-------- Text segment --------
The Duffey, as with any backcountry ski tour, requires a certain level of preparation, respect for the mountain, and careful planning. The Duffey however, brings in a level of self-reliance you may have not experienced in other ski tour settings, no cell reception, remoteness, and limited traffic. With this, there are also breathtaking views, fresh turns, and a true sense of solitude in the mountains we love. We made a list of essentials you might want to consider when taking on this next level of touring.
- Avalanche Safety Gear – This goes without saying, but double check your shovel, transceiver, and probe are in good working order before you head into the backcountry.
- Map of the Duffey – Sounds obvious, as you should be doing route planning prior to your day trip, but don’t forget to pack your map of the Duffy for the actual adventure. We recommend John Baldwin’s detailed, water and tear proof map.
- Proper lunch, snacks, water – No one wants to be the person who’s bumming off friends for food, so make sure you’re prepared. We recommend packing a full lunch, along with more snacks than you think you need. Touring takes a lot of energy, and you need to adequately replenish it to have the most fun and make the best decisions in the backcountry.
- Helmet – We highly recommend still taking your helmet for a backcountry ski tour. Yes, you’ll save weight by leaving it at home, but you might save your brain if you take it.
- Adjustable poles – We love the G3 VIA Carbon Ski Poles for any touring adventure. Yes, you can get away with not having adjustable poles, but they make life so much easier when trekking up the hill. Steep sections, technical trees, and then the descent, so much simpler when you have one pole to do it all.
- Head lamp – Wait, you said day trip, right? Yes, this is definitely a precautionary packing item, but you never know what can happen on your first day in the Duffey. The ski out could take longer than you expect, and you’ll want to be prepared with a Petzl Actik Headlamp just in case.
--------
**Written request a**
Which map does the Duffey packing list recommend bringing?
-------- Dataset records --------
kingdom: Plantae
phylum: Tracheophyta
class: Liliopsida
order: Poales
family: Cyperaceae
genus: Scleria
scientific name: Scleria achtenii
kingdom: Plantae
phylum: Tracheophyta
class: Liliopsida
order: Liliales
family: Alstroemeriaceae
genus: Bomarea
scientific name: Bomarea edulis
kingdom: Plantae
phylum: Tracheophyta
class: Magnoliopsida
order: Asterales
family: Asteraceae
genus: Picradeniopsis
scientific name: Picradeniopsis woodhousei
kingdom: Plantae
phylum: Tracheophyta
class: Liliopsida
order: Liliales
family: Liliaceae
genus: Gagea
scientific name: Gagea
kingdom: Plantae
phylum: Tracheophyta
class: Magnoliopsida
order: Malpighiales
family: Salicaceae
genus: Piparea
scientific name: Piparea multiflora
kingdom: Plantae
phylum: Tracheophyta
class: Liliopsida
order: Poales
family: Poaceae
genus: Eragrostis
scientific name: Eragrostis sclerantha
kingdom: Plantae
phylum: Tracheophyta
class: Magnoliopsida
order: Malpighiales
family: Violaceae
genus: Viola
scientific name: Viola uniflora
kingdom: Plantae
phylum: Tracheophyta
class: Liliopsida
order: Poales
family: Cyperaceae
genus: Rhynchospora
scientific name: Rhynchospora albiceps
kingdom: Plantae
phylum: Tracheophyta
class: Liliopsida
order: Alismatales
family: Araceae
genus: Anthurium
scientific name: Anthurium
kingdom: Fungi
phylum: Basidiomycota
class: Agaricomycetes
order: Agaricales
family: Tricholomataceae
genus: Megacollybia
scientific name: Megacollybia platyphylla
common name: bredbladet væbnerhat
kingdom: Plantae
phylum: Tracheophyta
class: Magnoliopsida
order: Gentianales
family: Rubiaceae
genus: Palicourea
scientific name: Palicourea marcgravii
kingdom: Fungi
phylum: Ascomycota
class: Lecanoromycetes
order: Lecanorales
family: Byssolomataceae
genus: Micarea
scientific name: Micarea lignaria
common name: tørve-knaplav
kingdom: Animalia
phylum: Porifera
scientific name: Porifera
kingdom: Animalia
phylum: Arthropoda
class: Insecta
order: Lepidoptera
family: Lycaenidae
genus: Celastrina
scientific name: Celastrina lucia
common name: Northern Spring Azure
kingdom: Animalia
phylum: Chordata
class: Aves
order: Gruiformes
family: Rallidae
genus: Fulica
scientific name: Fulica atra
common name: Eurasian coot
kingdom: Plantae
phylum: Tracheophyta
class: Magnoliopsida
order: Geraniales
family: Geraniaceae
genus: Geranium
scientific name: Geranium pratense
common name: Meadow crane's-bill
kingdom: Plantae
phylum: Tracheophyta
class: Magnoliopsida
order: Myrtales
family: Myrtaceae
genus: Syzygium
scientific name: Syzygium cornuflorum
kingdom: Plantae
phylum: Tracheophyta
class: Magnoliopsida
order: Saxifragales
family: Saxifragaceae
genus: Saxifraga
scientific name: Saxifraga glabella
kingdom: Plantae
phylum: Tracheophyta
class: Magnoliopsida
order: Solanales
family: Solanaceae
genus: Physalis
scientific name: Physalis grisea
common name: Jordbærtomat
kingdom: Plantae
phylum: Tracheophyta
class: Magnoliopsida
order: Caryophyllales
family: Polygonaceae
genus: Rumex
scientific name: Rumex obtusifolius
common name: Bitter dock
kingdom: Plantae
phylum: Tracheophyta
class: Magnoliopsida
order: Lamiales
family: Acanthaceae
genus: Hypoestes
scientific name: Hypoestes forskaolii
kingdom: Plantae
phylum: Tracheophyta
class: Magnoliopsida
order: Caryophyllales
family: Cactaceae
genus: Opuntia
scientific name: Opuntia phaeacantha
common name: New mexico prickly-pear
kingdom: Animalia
--------
**Written request b**
In the biodiversity rows, repeat the stretch from the line containing "scientific name: Anthurium" through the line containing "scientific name: Celastrina lucia", renaming "common name" to "vernacular name" and leaving everything else unchanged.

**Solution a**
John Baldwin's detailed, water and tear proof map.

**Solution b**
scientific name: Anthurium
kingdom: Fungi
phylum: Basidiomycota
class: Agaricomycetes
order: Agaricales
family: Tricholomataceae
genus: Megacollybia
scientific name: Megacollybia platyphylla
vernacular name: bredbladet væbnerhat
kingdom: Plantae
phylum: Tracheophyta
class: Magnoliopsida
order: Gentianales
family: Rubiaceae
genus: Palicourea
scientific name: Palicourea marcgravii
kingdom: Fungi
phylum: Ascomycota
class: Lecanoromycetes
order: Lecanorales
family: Byssolomataceae
genus: Micarea
scientific name: Micarea lignaria
vernacular name: tørve-knaplav
kingdom: Animalia
phylum: Porifera
scientific name: Porifera
kingdom: Animalia
phylum: Arthropoda
class: Insecta
order: Lepidoptera
family: Lycaenidae
genus: Celastrina
scientific name: Celastrina lucia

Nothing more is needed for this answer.